Por una de esas incomprensibles injusticias que pueblan la historia del arte, el fotógrafo estadounidense Jerome Liebling murió en 2011, a los 87 años, sin que casi nadie llorase la pérdida de una persona influyente y con una obra madura, contemplativa y social. El gran «fotógrafo cívico», como le definió algún amigo cercano, había tomado las calles de su ciudad natal, Nueva York, durante los años treinta, para retratrar a los héroes sin nombre que pueblan, resisten y sobreviven en toda gran metrópoli.
Pertenecía a una generación de documentalistas que tuvo la misma idea — Walker Evans, Berenice Abbott, Gordon Parks…— y, aunque no lo hacía peor que ninguno de ellos, Liebling siempre fue un artista oculto, solamente conocido por los muy enterados y nunca pudo vivir con el dinero que ingresaba como fotógrafo: la mala suerte, la poca maña para venderse o la ceguera de algunos tuvieron la culpa. Pese a todo, nunca soltó la cámara y se dedicó, para ganarse el pan, a la docencia: fue un reputado profesor de fotografía en la Universidad de Minessota y fundó el Hampshire College.
La deuda pendiente de Nueva York con este cronista de las grietas cotidianas queda en parte reparada con la exposición Jerome Liebling: Matter of Life and Death (Jerome Liebling: asunto de vida o muerte), la primera retrospectiva de alcance —75 obras, con ejemplos de todas las épocas del fotografo— que se organiza tras el fallecimiento del narrador gráfico de la verdad, no siempre razonable ni comprensible, de las calles. La muestra se celebra en la Galería Steven Kasher entre el 13 de marzo y el 13 de abril.
Con obras seleccionadas por la hija de Liebling , la cineasta Rachel Liebling, la muestra abarca las casi décadas de actividad del artista, con fotos tempranas en blanco y negro —entre ellas la que quizá sea su única imágen conocida, Butterfly Boy (Niño mariposa), el desolador y tierno retrato de un crío negro y pobre— y ejemplares a color de las series finales de personas en escenarios urbanos vacíos y sin ningún punto posible de fuga o salvación, como la bellísima y estremecedora Morning, Monessen, Pennsylvania (1983), en la que una anciana vestida de blanco inmaculado parece no saber hacia dónde debe dar el siguiente paso.
También se exhiben fotos muy poco conocidas de los viajes a Europa que Liebling hizo a lo largo de su vida. Llaman la atención algunas tomadas en España durante los años cincuenta, como Woman at Chuch (Mujer en la iglesia), tomada en Málaga en 1966, en la que una bella joven gitana sostiene en los brazos a un crío durmiendo y la figura decorativa y chocante de un toro de lidia.
Las fotos, dicen los galeristas —desde ahora marchantes del legado de Liebling—, exploran «la juventud, la madurez y la muerte», capturando la «intimidad» de las personas y lugares «donde la fortaleza diaria combatía contra la ruina». Citan en este sentido una declaración del fotógrafo sobre su posición social: «Mis simpatías siempre han estado con la gente común, que es el centro de mi fotografía. Siento por esa gente un respeto sublime y especial».
En sus últimos años Liebling utilizó la impresión digital para crear nuevas copias reinterpretadas de algunas de sus fotos, que imprimió en gran formato. Esas imágenes —plantaciones agrícolas, composiciones casi abstractas de cobertizos…— Muchos de las que se muestran en Matter of Life and Death nunca han sido expuestas hasta ahora.

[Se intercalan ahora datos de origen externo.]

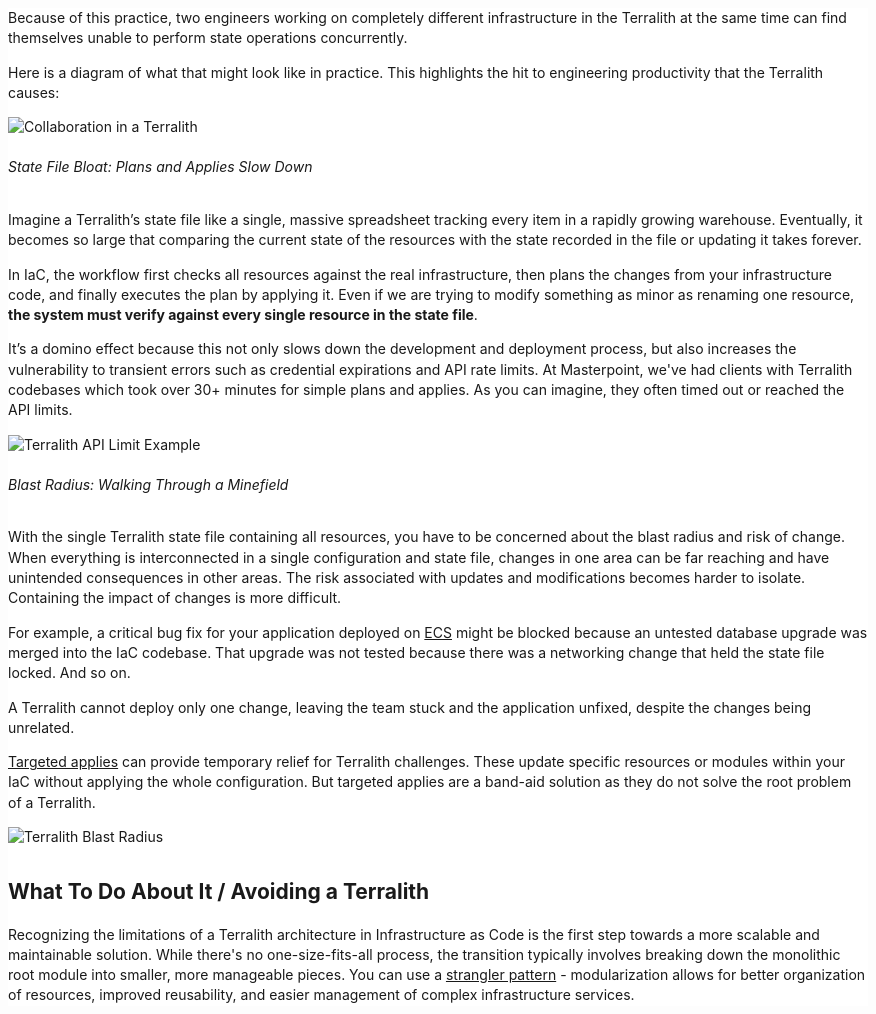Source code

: Because of this practice, two engineers working on completely different infrastructure in the Terralith at the same time can find themselves unable to perform state operations concurrently.

Here is a diagram of what that might look like in practice. This highlights the hit to engineering productivity that the Terralith causes:

![Collaboration in a Terralith](/img/updates/terralith/terralith-collaboration.png) 

###### State File Bloat: Plans and Applies Slow Down
Imagine a Terralith’s state file like a single, massive spreadsheet tracking every item in a rapidly growing warehouse. Eventually, it becomes so large that comparing the current state of the resources with the state recorded in the file or updating it takes forever.

In IaC, the workflow first checks all resources against the real infrastructure, then plans the changes from your infrastructure code, and finally executes the plan by applying it. Even if we are trying to modify something as minor as renaming one resource, **the system must verify against every single resource in the state file**.

It’s a domino effect because this not only slows down the development and deployment process, but also increases the vulnerability to transient errors such as credential expirations and API rate limits. At Masterpoint, we've had clients with Terralith codebases which took over 30+ minutes for simple plans and applies. As you can imagine, they often timed out or reached the API limits.

![Terralith API Limit Example](/img/updates/terralith/terralith-api-limit-example.png) 

###### Blast Radius: Walking Through a Minefield
With the single  Terralith state file containing all resources, you have to be concerned about the  blast radius and risk of change. When everything is interconnected in a single configuration and state file, changes in one area can be far reaching and have unintended consequences in other areas. The risk associated with updates and modifications becomes harder to isolate. Containing the impact of changes is more difficult.

For example, a critical bug fix for your application deployed on [ECS](https://aws.amazon.com/ecs/) might be blocked because an untested database upgrade was merged into the IaC codebase. That upgrade was not tested because there was a networking change that held the state file locked. And so on.

A Terralith cannot deploy only one change, leaving the team stuck and the application unfixed, despite the changes being unrelated.

[Targeted applies](https://developer.hashicorp.com/terraform/tutorials/state/resource-targeting) can provide temporary relief for Terralith challenges. These update specific resources or modules within your IaC without applying the whole configuration. But targeted applies are a band-aid solution as they do not solve the root problem of a Terralith.

![Terralith Blast Radius](/img/updates/terralith/terralith-blast-radius.png) 

## What To Do About It / Avoiding a Terralith
Recognizing the limitations of a Terralith architecture in Infrastructure as Code is the first step towards a more scalable and maintainable solution. While there's no one-size-fits-all process, the transition typically involves breaking down the monolithic root module into smaller, more manageable pieces. You can use a [strangler pattern](https://martinfowler.com/bliki/StranglerFigApplication.html) - modularization allows for better organization of resources, improved reusability, and easier management of complex infrastructure services.
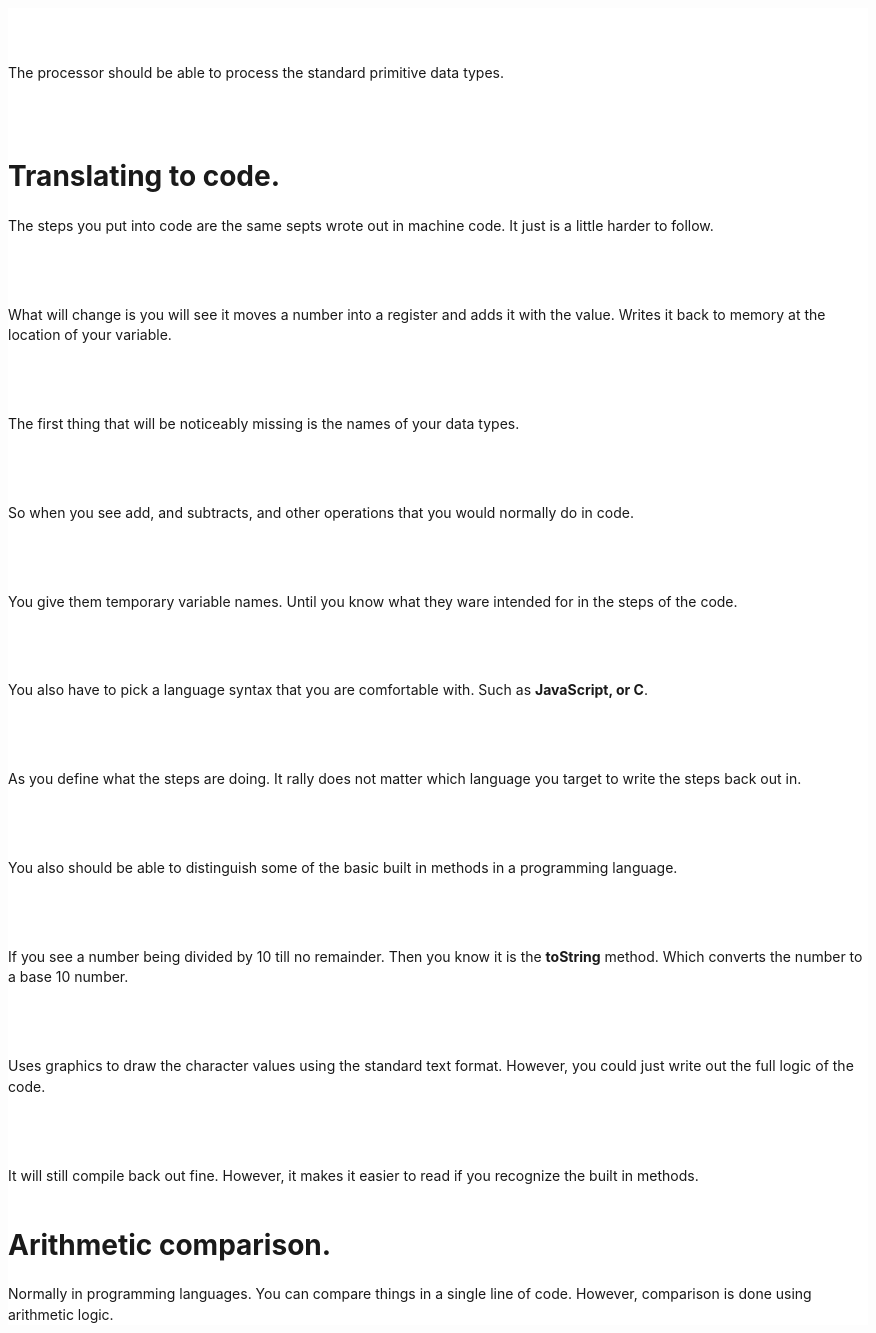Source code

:   <br /><br />

  The processor should be able to process the standard primitive data types.

  <br />

  <h1>Translating to code.</h1>

  The steps you put into code are the same septs wrote out in machine code. It just is a little harder to follow.

  <br /><br />

  What will change is you will see it moves a number into a register and adds it with the value. Writes it back to memory at the location of your variable.

  <br /><br />

  The first thing that will be noticeably missing is the names of your data types.

  <br /><br />

  So when you see add, and subtracts, and other operations that you would normally do in code.

  <br /><br />

  You give them temporary variable names. Until you know what they ware intended for in the steps of the code.

  <br /><br />

  You also have to pick a language syntax that you are comfortable with. Such as <strong>JavaScript, or C</strong>.

  <br /><br />

  As you define what the steps are doing. It rally does not matter which language you target to write the steps back out in.

  <br /><br />

  You also should be able to distinguish some of the basic built in methods in a programming language.
  
  <br /><br />
  
  If you see a number being divided by 10 till no remainder. Then you know it is the <strong>toString</strong> method. Which converts the number to a base 10 number.
  
  <br /><br />
  
  Uses graphics to draw the character values using the standard text format. However, you could just write out the full logic of the code.

  <br /><br />

  It will still compile back out fine. However, it makes it easier to read if you recognize the built in methods.

  <h1 id="cond">Arithmetic comparison.</h1>
  
  Normally in programming languages. You can compare things in a single line of code. However, comparison is done using arithmetic logic.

Descendiente en primera generación de inmigrantes europeos —su padre trabajó como camarero toda la vida—, Liebling creció en el barrio de Brooklyn. Durante la II Guerra Mundial se alistó para luchar por una causa en la que creía, pero regresó con un sentimiento pacifista acérrimo que mantuvo. En 1948 se unió a la Photo League, una cooperativa de fotógrafos con conciencia social donde conoció y trabó amistad con Paul Strand y W. Eugene Smith.